Figure understanding records:

• • • • • • •

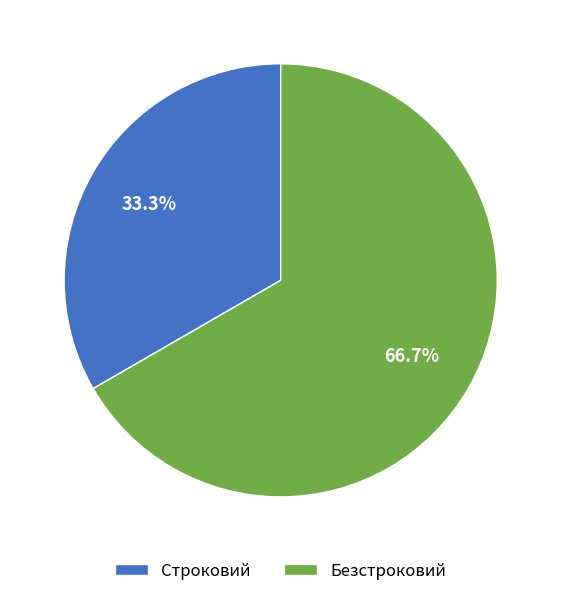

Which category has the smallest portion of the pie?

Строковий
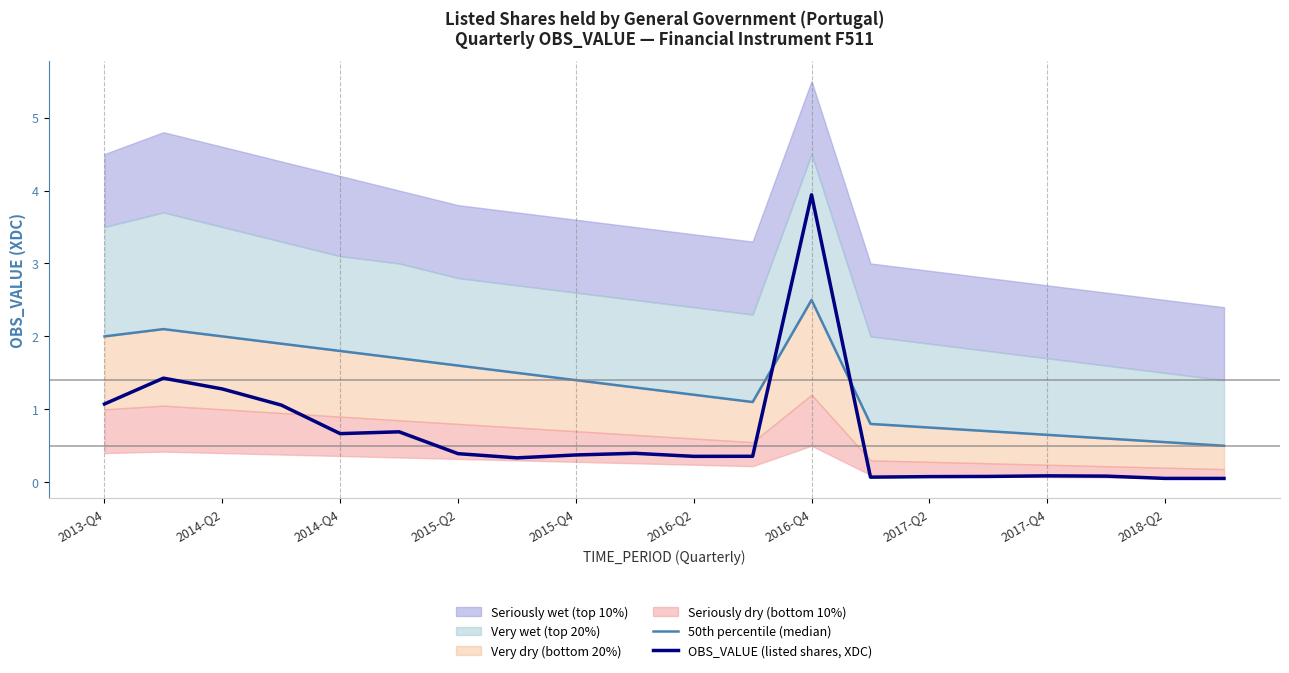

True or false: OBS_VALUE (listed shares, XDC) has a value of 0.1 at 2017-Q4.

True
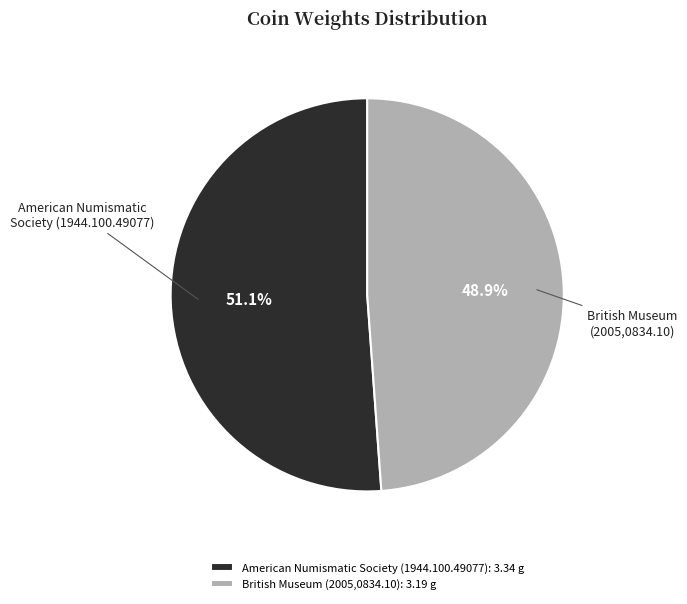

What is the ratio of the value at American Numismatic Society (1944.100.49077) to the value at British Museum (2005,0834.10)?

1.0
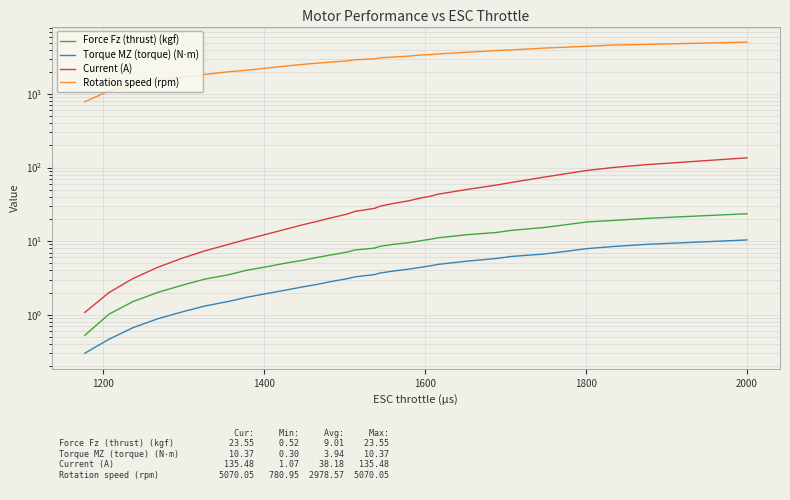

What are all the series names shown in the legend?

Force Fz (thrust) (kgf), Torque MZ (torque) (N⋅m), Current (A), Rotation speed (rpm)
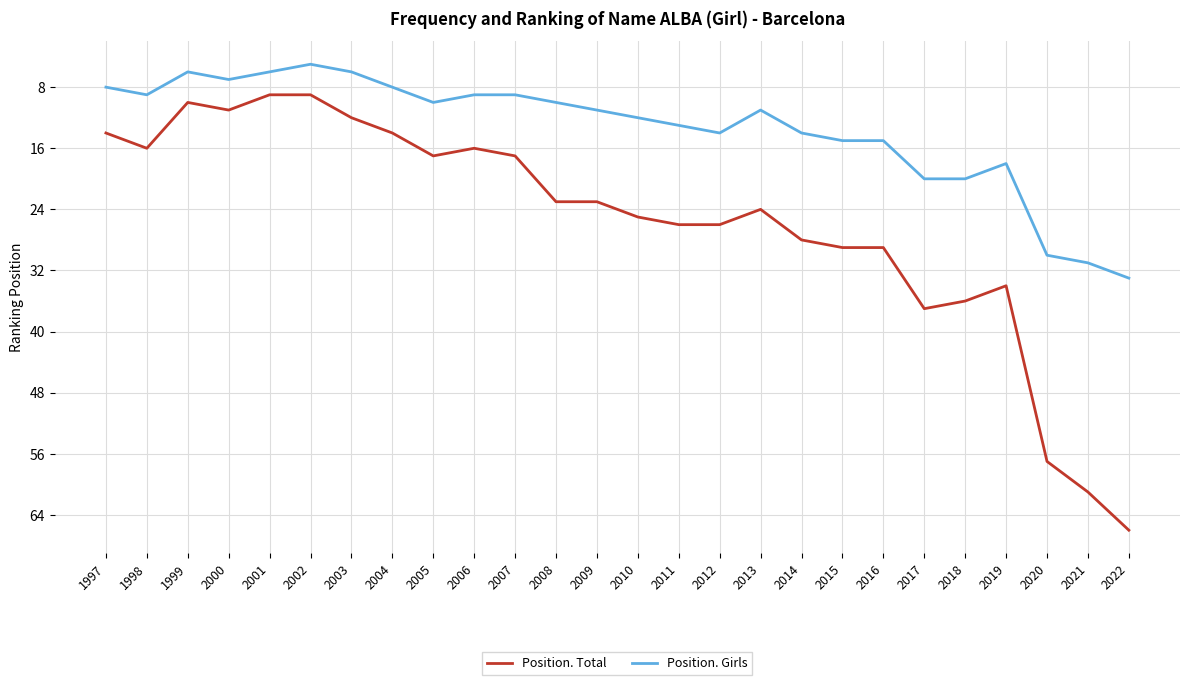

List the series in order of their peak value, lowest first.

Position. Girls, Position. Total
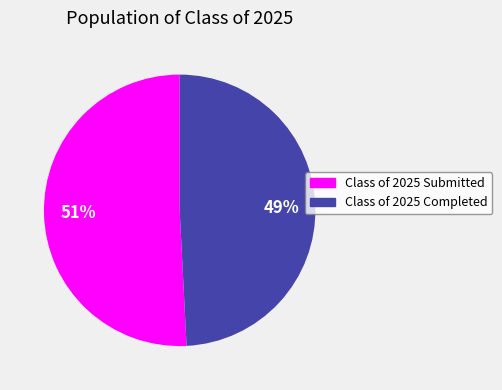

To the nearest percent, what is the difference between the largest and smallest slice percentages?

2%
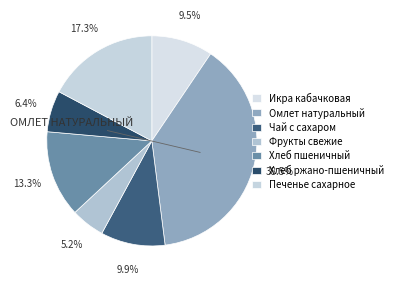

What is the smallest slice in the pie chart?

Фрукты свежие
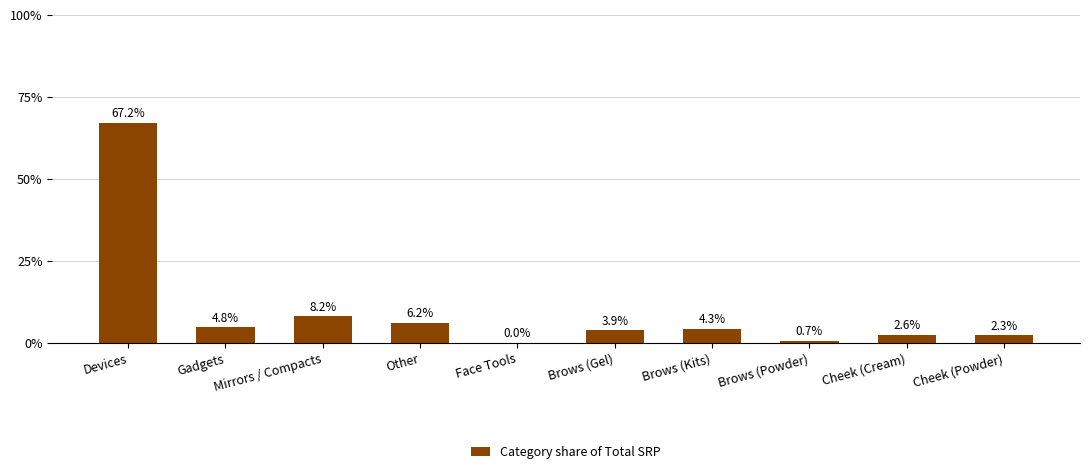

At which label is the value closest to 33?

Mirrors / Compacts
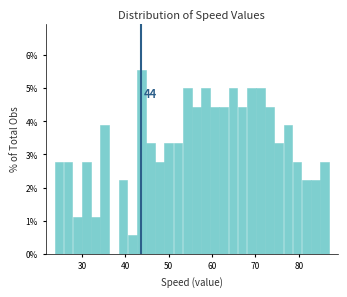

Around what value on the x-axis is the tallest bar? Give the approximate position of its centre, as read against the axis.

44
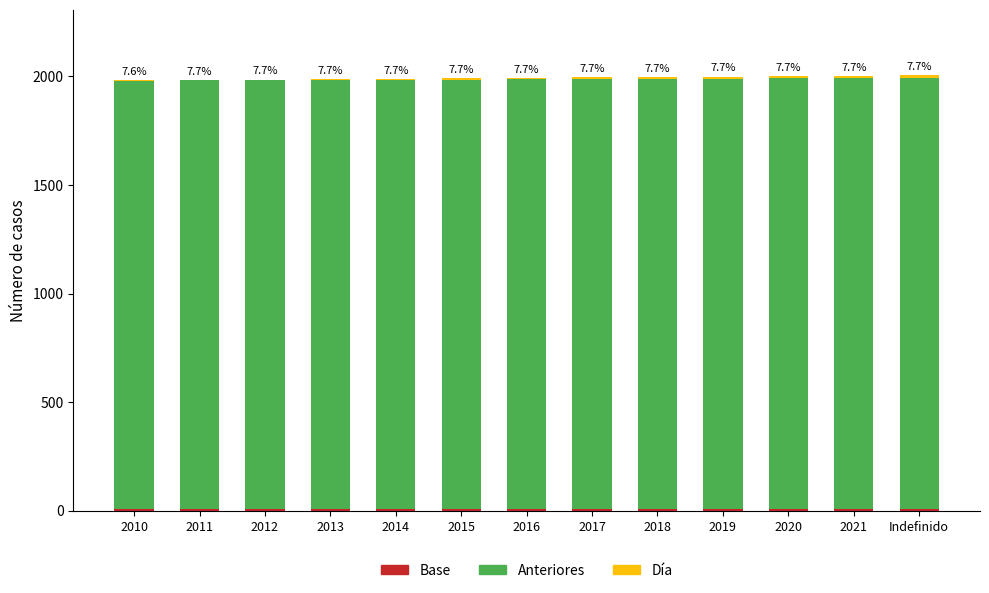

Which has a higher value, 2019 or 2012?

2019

• • • • • • •

What you need to do: Retype all of the records above word for word, omitting the pictures.

Result of the exercise:
Which category has the smallest portion of the pie?

Строковий

True or false: OBS_VALUE (listed shares, XDC) has a value of 0.1 at 2017-Q4.

True

What is the ratio of the value at American Numismatic Society (1944.100.49077) to the value at British Museum (2005,0834.10)?

1.0

What are all the series names shown in the legend?

Force Fz (thrust) (kgf), Torque MZ (torque) (N⋅m), Current (A), Rotation speed (rpm)

List the series in order of their peak value, lowest first.

Position. Girls, Position. Total

To the nearest percent, what is the difference between the largest and smallest slice percentages?

2%

What is the smallest slice in the pie chart?

Фрукты свежие

At which label is the value closest to 33?

Mirrors / Compacts

Around what value on the x-axis is the tallest bar? Give the approximate position of its centre, as read against the axis.

44

Which has a higher value, 2019 or 2012?

2019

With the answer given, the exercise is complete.